Last week, I talked about the challenges of the omnichannel customer experience landscape. This time around I will talk about some of the best practices of measuring the omnichannel customer experience.
The winners at omnichannel customer service will be those who start by measuring the customer experience and then utilize voice of customer data to help them define and (in the long run) refine their omnichannel strategies. Many companies have started on this journey and not too many have yet completed it.
We cannot manage what we don’t measure. And we cannot improve what we are not measuring, because we won’t know if the changes lead to improvement if we are not measuring the customer experience.
Here are five primary best practices that will aid companies in achieving a successful level of customer satisfaction throughout the organization:
No matter what channel an issue arises in, deal with service issues the same way every time. It will take some work to ensure that policies and protocol are outlined thoroughly and are consistent across the organization, but to the customer it will mean the difference between a satisfying, productive experience and a confusing, frustrating one.

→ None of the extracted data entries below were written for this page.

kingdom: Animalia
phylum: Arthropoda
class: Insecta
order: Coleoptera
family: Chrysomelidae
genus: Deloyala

Regardless of where the transaction or service was initiated, it should not hamper how an organization deals with its customers. It is rare that a customer engages with a brand through a single channel (web, mobile, store, contact center, etc.). So, if customers feel they get a better outcome online versus the contact center, they will notice and it can result in a negative overall experience.
While there are occasions where product availability will vary by channel, it is essential to make it very clear to consumers where and how they can find what they are looking for. By setting expectations, a company avoids creating unnecessary disappointment.
A company needs to break down its internal organizational barriers in order to address the challenges of omnichannel customer service. For example, a simple transaction in which a customer purchases a product online and returns it in-store can create issues within a financial system that has not been structured to accommodate the fluidity between channels. By avoiding the constraints of internal structures, metrics and internal processes, an organization will be primed for omnichannel success.
Measuring the customer experience using a proven methodology that applies science to the art of voice of customer measurement is critical for companies having success in extending customer care across all channels. Traditional behavioral metrics struggle with omnichannel experiences. Only by truly understanding how the customer evaluates the experience can executives know if they are meeting the needs and expectations of their customers.
Next year is likely to mark the beginning of the serious exploration phase for forward-thinking companies. The importance of omnichannel services is coming to the forefront and yet the advances will likely be minimal and sporadic. I would fully expect that the omnichannel leaders we will see emerge in 2014 will be those who are providing the best customer experience, earning loyalty, and rising above channels and constraints within the organization to deliver a level of service that is truly channel agnostic.
In 2014, we will continue to see the increasing importance of measuring the customer experience, because that is the key driver of loyalty, retention and upsell – all key drivers of business success. The next frontier for customer experience measurement is to not only measure within the channel but to also be able to measure the omnichannel experience. Again, those organizations that are having the most success doing this will be at the forefront of their industry.